**Job item**
Please transcribe the material below word for word, omitting the pictures.

++++ Dataset content

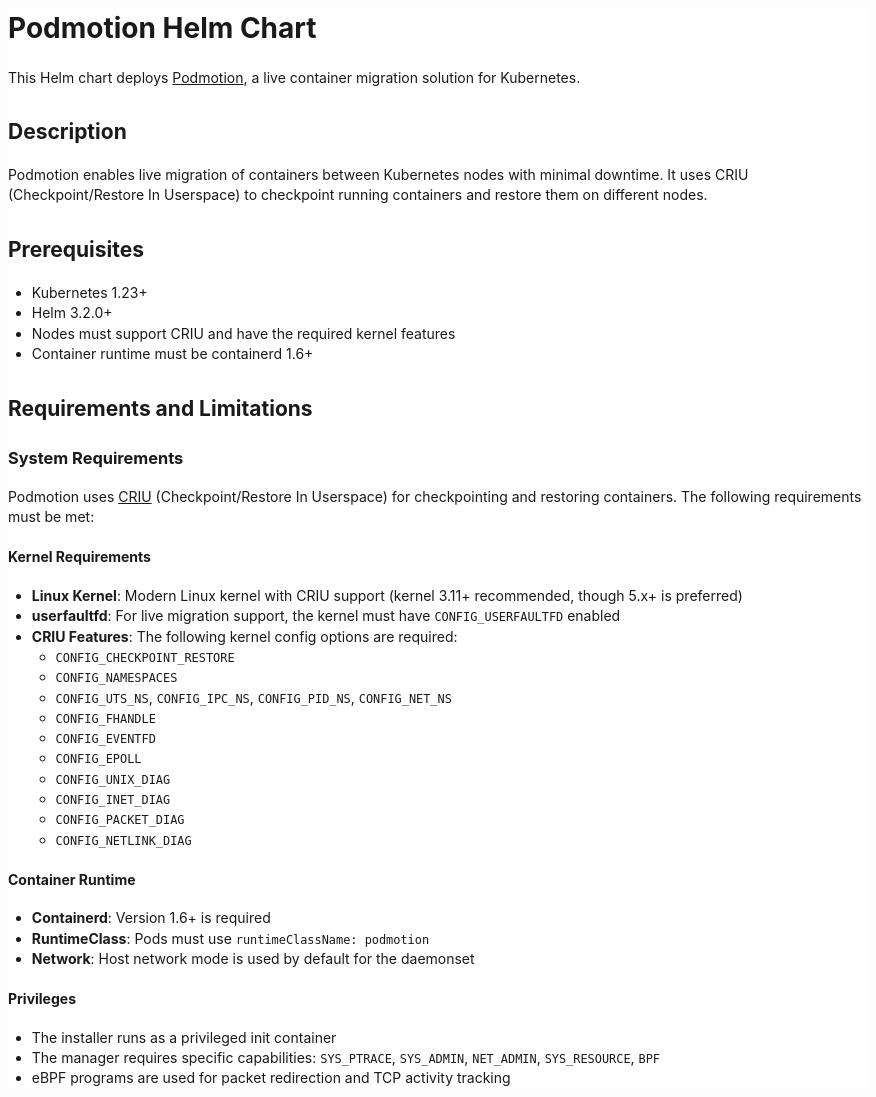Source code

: # Podmotion Helm Chart

This Helm chart deploys [Podmotion](https://github.com/komodorio/podmotion), a live container migration solution for Kubernetes.

## Description

Podmotion enables live migration of containers between Kubernetes nodes with minimal downtime. It uses CRIU (Checkpoint/Restore In Userspace) to checkpoint running containers and restore them on different nodes.

## Prerequisites

- Kubernetes 1.23+
- Helm 3.2.0+
- Nodes must support CRIU and have the required kernel features
- Container runtime must be containerd 1.6+

## Requirements and Limitations

### System Requirements

Podmotion uses [CRIU](https://criu.org/) (Checkpoint/Restore In Userspace) for checkpointing and restoring containers. The following requirements must be met:

#### Kernel Requirements

- **Linux Kernel**: Modern Linux kernel with CRIU support (kernel 3.11+ recommended, though 5.x+ is preferred)
- **userfaultfd**: For live migration support, the kernel must have `CONFIG_USERFAULTFD` enabled
- **CRIU Features**: The following kernel config options are required:
  - `CONFIG_CHECKPOINT_RESTORE`
  - `CONFIG_NAMESPACES`
  - `CONFIG_UTS_NS`, `CONFIG_IPC_NS`, `CONFIG_PID_NS`, `CONFIG_NET_NS`
  - `CONFIG_FHANDLE`
  - `CONFIG_EVENTFD`
  - `CONFIG_EPOLL`
  - `CONFIG_UNIX_DIAG`
  - `CONFIG_INET_DIAG`
  - `CONFIG_PACKET_DIAG`
  - `CONFIG_NETLINK_DIAG`

#### Container Runtime

- **Containerd**: Version 1.6+ is required
- **RuntimeClass**: Pods must use `runtimeClassName: podmotion`
- **Network**: Host network mode is used by default for the daemonset

#### Privileges

- The installer runs as a privileged init container
- The manager requires specific capabilities: `SYS_PTRACE`, `SYS_ADMIN`, `NET_ADMIN`, `SYS_RESOURCE`, `BPF`
- eBPF programs are used for packet redirection and TCP activity tracking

++++++++

**Expected output**
Source code

: # Podmotion Helm Chart

This Helm chart deploys [Podmotion](https://github.com/komodorio/podmotion), a live container migration solution for Kubernetes.

## Description

Podmotion enables live migration of containers between Kubernetes nodes with minimal downtime. It uses CRIU (Checkpoint/Restore In Userspace) to checkpoint running containers and restore them on different nodes.

## Prerequisites

- Kubernetes 1.23+
- Helm 3.2.0+
- Nodes must support CRIU and have the required kernel features
- Container runtime must be containerd 1.6+

## Requirements and Limitations

### System Requirements

Podmotion uses [CRIU](https://criu.org/) (Checkpoint/Restore In Userspace) for checkpointing and restoring containers. The following requirements must be met:

#### Kernel Requirements

- **Linux Kernel**: Modern Linux kernel with CRIU support (kernel 3.11+ recommended, though 5.x+ is preferred)
- **userfaultfd**: For live migration support, the kernel must have `CONFIG_USERFAULTFD` enabled
- **CRIU Features**: The following kernel config options are required:
  - `CONFIG_CHECKPOINT_RESTORE`
  - `CONFIG_NAMESPACES`
  - `CONFIG_UTS_NS`, `CONFIG_IPC_NS`, `CONFIG_PID_NS`, `CONFIG_NET_NS`
  - `CONFIG_FHANDLE`
  - `CONFIG_EVENTFD`
  - `CONFIG_EPOLL`
  - `CONFIG_UNIX_DIAG`
  - `CONFIG_INET_DIAG`
  - `CONFIG_PACKET_DIAG`
  - `CONFIG_NETLINK_DIAG`

#### Container Runtime

- **Containerd**: Version 1.6+ is required
- **RuntimeClass**: Pods must use `runtimeClassName: podmotion`
- **Network**: Host network mode is used by default for the daemonset

#### Privileges

- The installer runs as a privileged init container
- The manager requires specific capabilities: `SYS_PTRACE`, `SYS_ADMIN`, `NET_ADMIN`, `SYS_RESOURCE`, `BPF`
- eBPF programs are used for packet redirection and TCP activity tracking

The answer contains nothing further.